Data supplied —
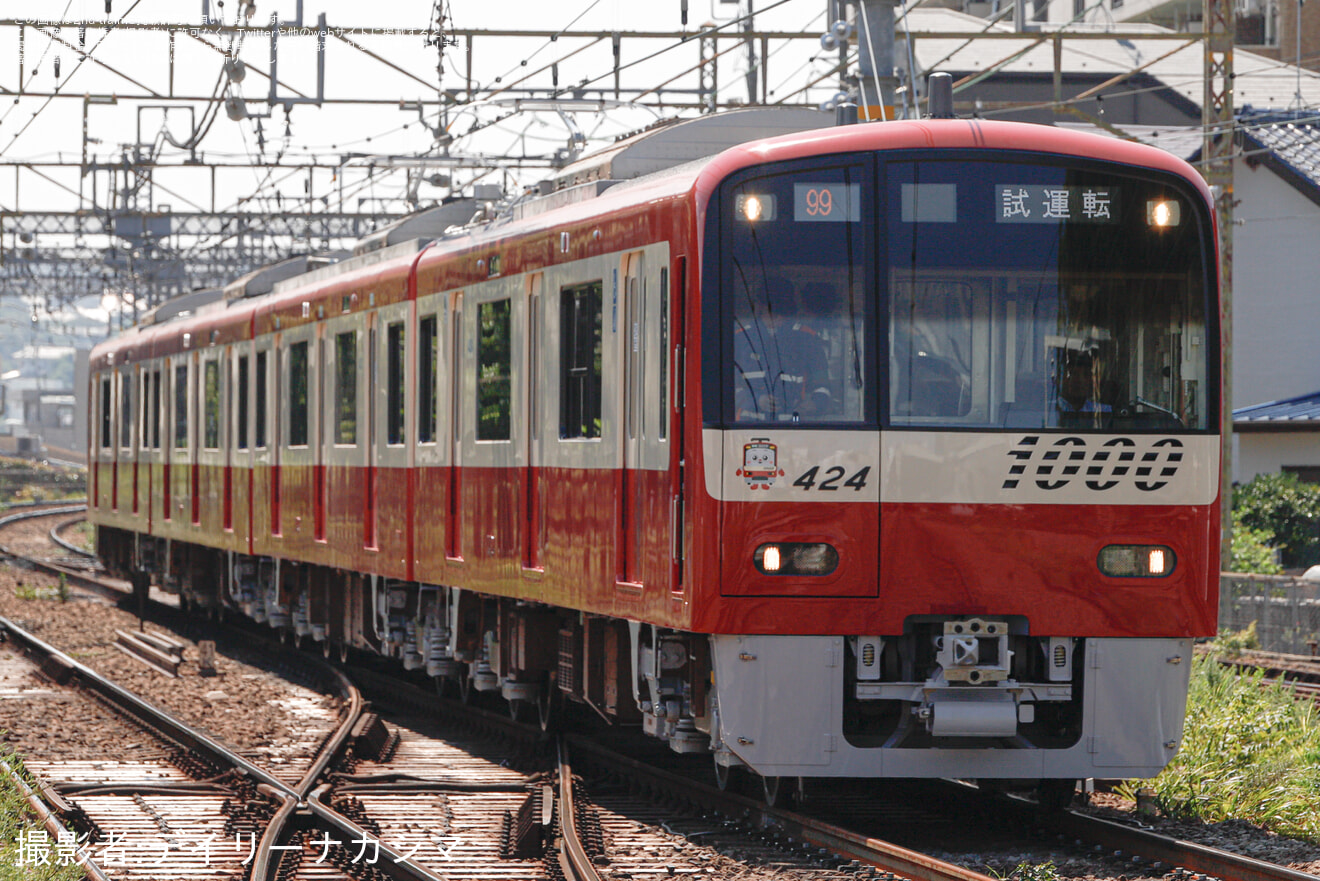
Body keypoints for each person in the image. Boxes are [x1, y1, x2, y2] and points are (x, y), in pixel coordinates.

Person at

...

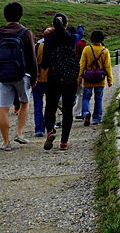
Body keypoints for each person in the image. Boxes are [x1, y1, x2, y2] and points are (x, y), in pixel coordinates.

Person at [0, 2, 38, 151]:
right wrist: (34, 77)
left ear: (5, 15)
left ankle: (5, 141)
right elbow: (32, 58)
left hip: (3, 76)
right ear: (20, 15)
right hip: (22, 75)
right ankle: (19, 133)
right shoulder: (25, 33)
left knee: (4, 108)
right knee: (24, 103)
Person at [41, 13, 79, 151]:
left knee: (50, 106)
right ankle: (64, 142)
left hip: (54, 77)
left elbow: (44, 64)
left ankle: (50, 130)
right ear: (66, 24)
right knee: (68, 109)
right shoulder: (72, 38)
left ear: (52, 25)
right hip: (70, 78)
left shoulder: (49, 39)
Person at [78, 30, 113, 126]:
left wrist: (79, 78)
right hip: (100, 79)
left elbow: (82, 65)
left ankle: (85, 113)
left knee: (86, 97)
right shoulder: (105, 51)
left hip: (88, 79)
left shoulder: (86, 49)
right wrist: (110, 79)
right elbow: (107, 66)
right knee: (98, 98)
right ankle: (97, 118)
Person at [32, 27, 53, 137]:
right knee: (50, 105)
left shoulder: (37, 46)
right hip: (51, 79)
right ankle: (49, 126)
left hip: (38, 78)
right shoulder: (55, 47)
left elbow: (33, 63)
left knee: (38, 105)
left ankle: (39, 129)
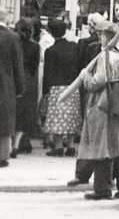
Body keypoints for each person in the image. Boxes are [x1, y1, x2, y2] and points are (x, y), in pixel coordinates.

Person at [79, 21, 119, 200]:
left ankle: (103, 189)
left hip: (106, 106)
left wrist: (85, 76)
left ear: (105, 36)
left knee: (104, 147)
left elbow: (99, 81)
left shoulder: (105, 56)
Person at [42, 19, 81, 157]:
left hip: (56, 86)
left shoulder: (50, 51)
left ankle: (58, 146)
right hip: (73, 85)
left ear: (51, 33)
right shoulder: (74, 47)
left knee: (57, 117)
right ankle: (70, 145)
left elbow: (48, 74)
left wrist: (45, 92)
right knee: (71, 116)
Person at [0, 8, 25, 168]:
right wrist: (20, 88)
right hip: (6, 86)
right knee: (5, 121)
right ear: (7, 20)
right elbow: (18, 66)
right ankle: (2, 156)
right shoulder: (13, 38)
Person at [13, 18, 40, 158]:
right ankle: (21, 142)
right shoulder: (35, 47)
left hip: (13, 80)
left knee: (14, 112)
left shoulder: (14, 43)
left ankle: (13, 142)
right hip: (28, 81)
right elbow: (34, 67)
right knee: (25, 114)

Exercise details —
Only a number is expected here: the count of lines in the listing that hold the string "wrist".

Result for this task —
6